A US Navy systems administrator has been arrested on charges of acting as the ringleader of an anti-government hacking group.
Nicholas Knight, who worryingly worked as a sysadmin in the nuclear reactor department of the aircraft carrier USS Harry S. Truman, has been charged with conspiring to hack into computer systems to steal identities, obstruct justice, and damage a protected computer.
Knight worked alongside a 20-year old Oklahoma college student to carry out hacks on a number of high profile systems, including the Navy, the Department of Homeland Security, the World Health Organization and Harvard University. The two hackers went by the alias "Team Digi7al" and posted links to information they stole on their Twitter account.
The Naval Criminal Investigative Service (NCIS) first noticed a breach of their Smart Web Move (SWM) database in June 2012.
This is the database used to manage transfers for 220,000 service members across all branches of the US military, and it stored their personal records, social security numbers, names, and dates of birth.
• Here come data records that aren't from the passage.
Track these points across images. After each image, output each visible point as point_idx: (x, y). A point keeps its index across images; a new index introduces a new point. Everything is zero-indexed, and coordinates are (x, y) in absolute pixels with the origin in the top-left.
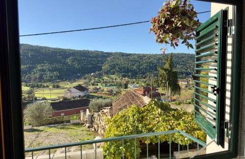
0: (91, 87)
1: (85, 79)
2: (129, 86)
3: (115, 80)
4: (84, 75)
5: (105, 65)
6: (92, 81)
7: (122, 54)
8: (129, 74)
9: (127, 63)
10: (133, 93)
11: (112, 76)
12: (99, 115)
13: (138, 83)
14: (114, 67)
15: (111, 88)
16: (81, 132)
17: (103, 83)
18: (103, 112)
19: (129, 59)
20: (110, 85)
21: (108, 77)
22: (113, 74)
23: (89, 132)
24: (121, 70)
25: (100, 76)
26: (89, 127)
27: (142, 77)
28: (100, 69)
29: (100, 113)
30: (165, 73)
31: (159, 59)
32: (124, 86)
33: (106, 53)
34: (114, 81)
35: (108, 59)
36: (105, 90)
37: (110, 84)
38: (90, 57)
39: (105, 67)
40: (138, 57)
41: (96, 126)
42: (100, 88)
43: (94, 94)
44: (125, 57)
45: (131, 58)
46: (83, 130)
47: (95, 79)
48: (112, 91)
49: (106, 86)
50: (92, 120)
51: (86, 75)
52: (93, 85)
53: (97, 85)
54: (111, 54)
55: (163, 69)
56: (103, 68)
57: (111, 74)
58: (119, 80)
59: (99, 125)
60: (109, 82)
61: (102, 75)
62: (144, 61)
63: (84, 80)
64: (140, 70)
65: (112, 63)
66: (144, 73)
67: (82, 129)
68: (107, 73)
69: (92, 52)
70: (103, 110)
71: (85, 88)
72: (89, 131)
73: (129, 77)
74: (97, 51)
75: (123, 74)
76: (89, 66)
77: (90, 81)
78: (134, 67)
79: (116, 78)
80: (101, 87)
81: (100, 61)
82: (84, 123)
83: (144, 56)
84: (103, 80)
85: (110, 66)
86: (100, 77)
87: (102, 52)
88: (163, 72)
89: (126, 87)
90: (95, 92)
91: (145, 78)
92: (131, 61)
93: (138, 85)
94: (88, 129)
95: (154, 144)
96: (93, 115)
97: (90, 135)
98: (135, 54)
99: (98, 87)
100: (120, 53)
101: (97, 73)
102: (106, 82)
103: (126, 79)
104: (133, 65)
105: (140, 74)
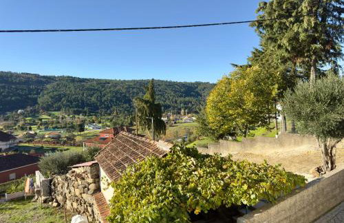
0: (20, 134)
1: (6, 119)
2: (86, 127)
3: (63, 118)
4: (4, 114)
5: (43, 96)
6: (21, 123)
7: (73, 80)
8: (86, 109)
9: (81, 92)
10: (131, 138)
11: (56, 113)
12: (66, 179)
13: (100, 122)
14: (58, 99)
15: (57, 132)
16: (32, 213)
17: (41, 124)
18: (73, 172)
19: (83, 86)
20: (54, 128)
21: (50, 116)
22: (59, 109)
23: (47, 210)
24: (71, 103)
25: (34, 113)
26: (45, 201)
27: (106, 113)
28: (35, 102)
29: (68, 175)
30: (145, 106)
31: (129, 87)
32: (78, 129)
33: (44, 77)
34: (60, 120)
35: (48, 86)
36: (46, 136)
37: (54, 126)
38: (15, 83)
39: (43, 99)
40: (98, 84)
41: (60, 198)
42: (36, 133)
43: (27, 145)
44: (77, 84)
45: (87, 85)
46: (35, 209)
47: (25, 120)
48: (59, 137)
49: (46, 129)
50: (50, 189)
51: (9, 114)
52: (22, 129)
53: (30, 129)
54: (53, 79)
55: (142, 100)
56: (39, 100)
57: (55, 111)
58: (68, 119)
59: (68, 195)
60: (52, 123)
61: (38, 112)
62: (108, 90)
63: (5, 122)
64: (102, 103)
65: (55, 93)
66: (108, 108)
67: (33, 207)
68: (47, 109)
69: (18, 76)
70: (73, 169)
71: (10, 135)
72: (48, 208)
73: (85, 113)
74: (27, 74)
75: (76, 109)
76: (13, 98)
77: (15, 124)
78: (93, 99)
79: (63, 115)
80: (38, 131)
81: (33, 90)
82: (33, 197)
83: (107, 82)
84: (41, 120)
85: (52, 98)
86: (34, 116)
87: (37, 76)
88: (143, 105)
89: (82, 129)
90: (29, 142)
91: (110, 114)
92: (88, 89)
93: (100, 125)
94: (46, 205)
95: (206, 212)
96: (51, 181)
97: (51, 214)
98: (93, 79)
99: (32, 132)
100: (68, 77)
101: (29, 109)
102: (46, 123)
103: (81, 116)
104: (91, 96)
105: (102, 108)
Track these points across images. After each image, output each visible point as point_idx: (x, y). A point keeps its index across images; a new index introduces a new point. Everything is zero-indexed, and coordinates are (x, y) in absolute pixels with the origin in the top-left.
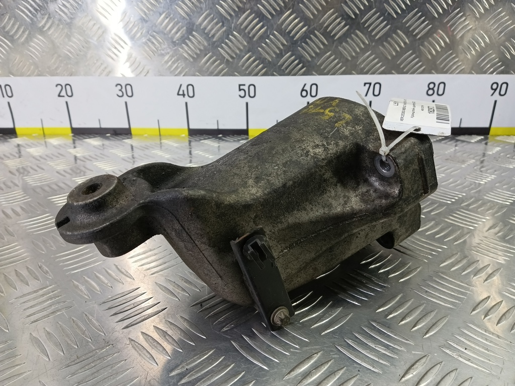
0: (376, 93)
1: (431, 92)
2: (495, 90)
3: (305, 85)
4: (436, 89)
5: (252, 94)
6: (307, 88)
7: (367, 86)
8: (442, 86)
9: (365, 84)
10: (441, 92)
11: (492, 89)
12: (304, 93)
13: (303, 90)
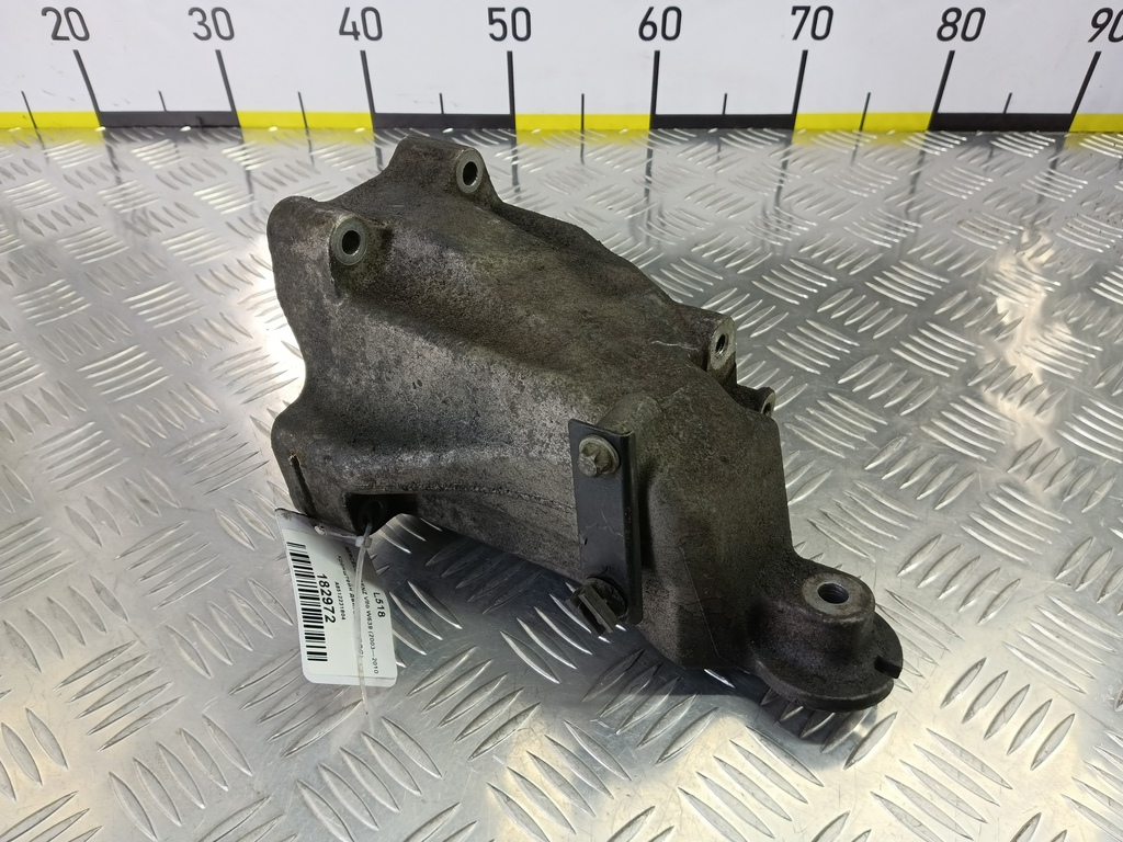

After the breach, the Navy shut down the system, patched up the damage and paid for identity theft and credit monitoring services for all of its affected employees. The total cost was $514,000 (£303).
"Today's news on Mr. Knight is an alarm bell that every organisation needs to lock down these privileged access points," said Udi Mokady, CEO of Cyber Ark. "The best security approach to controlling these extremely powerful accounts is to make sure that every time one of these accounts are used, it's flagged, logged and recorded."
The US Navy has so far declined to comment.
Back in October, US officials revealed that hackers either working for or on behalf of the Iranian government had infiltrated the largest internal computer network in the world, the The Navy and Marine Corps Intranet (NMCI).
Days later, an Iranian cyber commander was found dead in the city of Karaj.